** Dataset records follows **

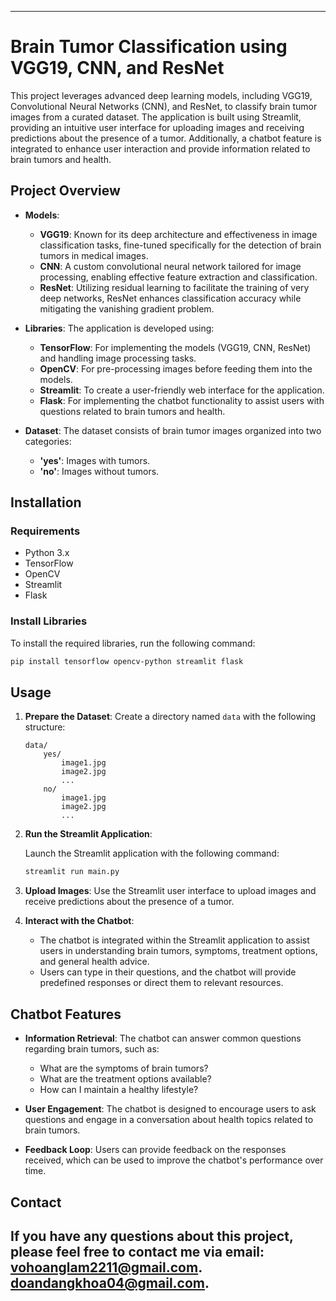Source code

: 
---

# Brain Tumor Classification using VGG19, CNN, and ResNet

This project leverages advanced deep learning models, including VGG19, Convolutional Neural Networks (CNN), and ResNet, to classify brain tumor images from a curated dataset. The application is built using Streamlit, providing an intuitive user interface for uploading images and receiving predictions about the presence of a tumor. Additionally, a chatbot feature is integrated to enhance user interaction and provide information related to brain tumors and health.

## Project Overview

- **Models**:
  - **VGG19**: Known for its deep architecture and effectiveness in image classification tasks, fine-tuned specifically for the detection of brain tumors in medical images.
  - **CNN**: A custom convolutional neural network tailored for image processing, enabling effective feature extraction and classification.
  - **ResNet**: Utilizing residual learning to facilitate the training of very deep networks, ResNet enhances classification accuracy while mitigating the vanishing gradient problem.

- **Libraries**: The application is developed using:
  - **TensorFlow**: For implementing the models (VGG19, CNN, ResNet) and handling image processing tasks.
  - **OpenCV**: For pre-processing images before feeding them into the models.
  - **Streamlit**: To create a user-friendly web interface for the application.
  - **Flask**: For implementing the chatbot functionality to assist users with questions related to brain tumors and health.

- **Dataset**: The dataset consists of brain tumor images organized into two categories:
  - **'yes'**: Images with tumors.
  - **'no'**: Images without tumors.

## Installation

### Requirements

- Python 3.x
- TensorFlow
- OpenCV
- Streamlit
- Flask

### Install Libraries

To install the required libraries, run the following command:

```bash
pip install tensorflow opencv-python streamlit flask
```

## Usage

1. **Prepare the Dataset**: Create a directory named `data` with the following structure:

   ```
   data/
       yes/
           image1.jpg
           image2.jpg
           ...
       no/
           image1.jpg
           image2.jpg
           ...
   ```

2. **Run the Streamlit Application**:

   Launch the Streamlit application with the following command:

   ```bash
   streamlit run main.py
   ```

3. **Upload Images**: Use the Streamlit user interface to upload images and receive predictions about the presence of a tumor.

4. **Interact with the Chatbot**:
   - The chatbot is integrated within the Streamlit application to assist users in understanding brain tumors, symptoms, treatment options, and general health advice.
   - Users can type in their questions, and the chatbot will provide predefined responses or direct them to relevant resources.

## Chatbot Features

- **Information Retrieval**: The chatbot can answer common questions regarding brain tumors, such as:
  - What are the symptoms of brain tumors?
  - What are the treatment options available?
  - How can I maintain a healthy lifestyle?

- **User Engagement**: The chatbot is designed to encourage users to ask questions and engage in a conversation about health topics related to brain tumors.

- **Feedback Loop**: Users can provide feedback on the responses received, which can be used to improve the chatbot's performance over time.

## Contact

If you have any questions about this project, please feel free to contact me via email: 
[vohoanglam2211@gmail.com](mailto:vohoanglam2211@gmail.com).
[doandangkhoa04@gmail.com](mailto:doandangkhoa04@gmail.com).
---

** End of Dataset records **

__Try it__. An exact copy of all the entries above is required, with every picture left out.

__Finished exercise__.
Source code

: 
---

# Brain Tumor Classification using VGG19, CNN, and ResNet

This project leverages advanced deep learning models, including VGG19, Convolutional Neural Networks (CNN), and ResNet, to classify brain tumor images from a curated dataset. The application is built using Streamlit, providing an intuitive user interface for uploading images and receiving predictions about the presence of a tumor. Additionally, a chatbot feature is integrated to enhance user interaction and provide information related to brain tumors and health.

## Project Overview

- **Models**:
  - **VGG19**: Known for its deep architecture and effectiveness in image classification tasks, fine-tuned specifically for the detection of brain tumors in medical images.
  - **CNN**: A custom convolutional neural network tailored for image processing, enabling effective feature extraction and classification.
  - **ResNet**: Utilizing residual learning to facilitate the training of very deep networks, ResNet enhances classification accuracy while mitigating the vanishing gradient problem.

- **Libraries**: The application is developed using:
  - **TensorFlow**: For implementing the models (VGG19, CNN, ResNet) and handling image processing tasks.
  - **OpenCV**: For pre-processing images before feeding them into the models.
  - **Streamlit**: To create a user-friendly web interface for the application.
  - **Flask**: For implementing the chatbot functionality to assist users with questions related to brain tumors and health.

- **Dataset**: The dataset consists of brain tumor images organized into two categories:
  - **'yes'**: Images with tumors.
  - **'no'**: Images without tumors.

## Installation

### Requirements

- Python 3.x
- TensorFlow
- OpenCV
- Streamlit
- Flask

### Install Libraries

To install the required libraries, run the following command:

```bash
pip install tensorflow opencv-python streamlit flask
```

## Usage

1. **Prepare the Dataset**: Create a directory named `data` with the following structure:

   ```
   data/
       yes/
           image1.jpg
           image2.jpg
           ...
       no/
           image1.jpg
           image2.jpg
           ...
   ```

2. **Run the Streamlit Application**:

   Launch the Streamlit application with the following command:

   ```bash
   streamlit run main.py
   ```

3. **Upload Images**: Use the Streamlit user interface to upload images and receive predictions about the presence of a tumor.

4. **Interact with the Chatbot**:
   - The chatbot is integrated within the Streamlit application to assist users in understanding brain tumors, symptoms, treatment options, and general health advice.
   - Users can type in their questions, and the chatbot will provide predefined responses or direct them to relevant resources.

## Chatbot Features

- **Information Retrieval**: The chatbot can answer common questions regarding brain tumors, such as:
  - What are the symptoms of brain tumors?
  - What are the treatment options available?
  - How can I maintain a healthy lifestyle?

- **User Engagement**: The chatbot is designed to encourage users to ask questions and engage in a conversation about health topics related to brain tumors.

- **Feedback Loop**: Users can provide feedback on the responses received, which can be used to improve the chatbot's performance over time.

## Contact

If you have any questions about this project, please feel free to contact me via email: 
[vohoanglam2211@gmail.com](mailto:vohoanglam2211@gmail.com).
[doandangkhoa04@gmail.com](mailto:doandangkhoa04@gmail.com).
---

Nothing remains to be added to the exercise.